- Aim 1: In the EM function documentation, why is the argument pt passed to EMiteration, and what does the function give back?
- Aim 2: In the EM function documentation, substitute "0/1 matrix" for "binary matrix" and write out the passage starting with "A sequence of integers" and going on through "a single pattern.".

- Document excerpt:
Perform one step of the EM algorithm for finding the MLE under MCAR in a contingency table.

Description

Perform one step of the EM algorithm for finding the MLE under MCAR in a contingency table.

Usage

EMiteration(pt, p0h, n0, pSh, nS, bS, M)

Arguments

pt

An input probability mass function on the joint space, to be updated.

p0h

An empirical mass function calculated using complete observations.

n0

An integer giving the number of complete observations used to calculate p0h.

pSh

A sequence of empirical mass functions calculated using incomplete observations.

nS

A sequence of integers giving the numbers of incomplete observations used to calculate pSh.

bS

A binary matrix specifying the set of observation patterns. Each row encodes a single pattern.

M

A vector of positive integers giving the alphabet sizes of the discrete variables.

Value

The updated probability mass function on the joint space.

Examples

bS=matrix(c(1,1,0, 1,0,1, 0,1,1),byrow=TRUE,ncol=3) # Our canonical 3d example
M=c(2,2,2)
n0=200
nS=c(200,200,200)

pS=c(0.125,0.375,0.375,0.125,0.250,0.250,0.250,0.250,0.100,0.400,0.400,0.100)
P12=pS[1:4]; P13=pS[5:8]; P23=pS[9:12]
X12=t(rmultinom(1,size=nS[1],prob=P12)/nS[1])
X13=t(rmultinom(1,size=nS[2],prob=P13)/nS[2])
X23=t(rmultinom(1,size=nS[3],prob=P23)/nS[3])
pSh=cbind(X12,X13,X23)

p0=array(0.125,dim=c(2,2,2))

Stored entries

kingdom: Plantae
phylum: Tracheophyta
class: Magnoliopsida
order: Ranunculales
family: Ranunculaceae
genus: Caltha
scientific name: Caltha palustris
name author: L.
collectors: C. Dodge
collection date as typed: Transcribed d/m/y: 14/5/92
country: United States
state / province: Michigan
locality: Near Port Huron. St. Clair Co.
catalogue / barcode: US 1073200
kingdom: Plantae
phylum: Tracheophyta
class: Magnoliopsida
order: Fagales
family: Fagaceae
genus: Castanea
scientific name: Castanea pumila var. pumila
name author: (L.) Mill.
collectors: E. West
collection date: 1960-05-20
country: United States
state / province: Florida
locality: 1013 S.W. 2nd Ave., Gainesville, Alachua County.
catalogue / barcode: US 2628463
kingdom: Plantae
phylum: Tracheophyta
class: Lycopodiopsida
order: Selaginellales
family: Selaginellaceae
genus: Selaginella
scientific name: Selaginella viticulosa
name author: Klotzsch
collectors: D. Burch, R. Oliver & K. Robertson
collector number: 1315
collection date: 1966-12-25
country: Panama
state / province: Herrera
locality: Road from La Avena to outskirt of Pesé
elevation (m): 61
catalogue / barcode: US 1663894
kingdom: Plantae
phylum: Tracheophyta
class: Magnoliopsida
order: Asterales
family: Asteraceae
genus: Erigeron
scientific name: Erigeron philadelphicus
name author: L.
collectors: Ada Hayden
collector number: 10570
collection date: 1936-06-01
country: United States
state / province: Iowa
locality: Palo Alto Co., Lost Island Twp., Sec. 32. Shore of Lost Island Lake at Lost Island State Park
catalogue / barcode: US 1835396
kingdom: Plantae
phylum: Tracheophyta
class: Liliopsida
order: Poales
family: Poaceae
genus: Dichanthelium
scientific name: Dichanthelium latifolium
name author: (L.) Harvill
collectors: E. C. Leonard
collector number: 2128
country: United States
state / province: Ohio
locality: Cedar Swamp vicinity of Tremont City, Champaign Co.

- Written response 1: The argument pt is an input probability mass function on the joint space that is to be updated. The function returns the updated probability mass function on the joint space.

- Written response 2:
A sequence of integers giving the numbers of incomplete observations used to calculate pSh.

bS

A 0/1 matrix specifying the set of observation patterns. Each row encodes a single pattern.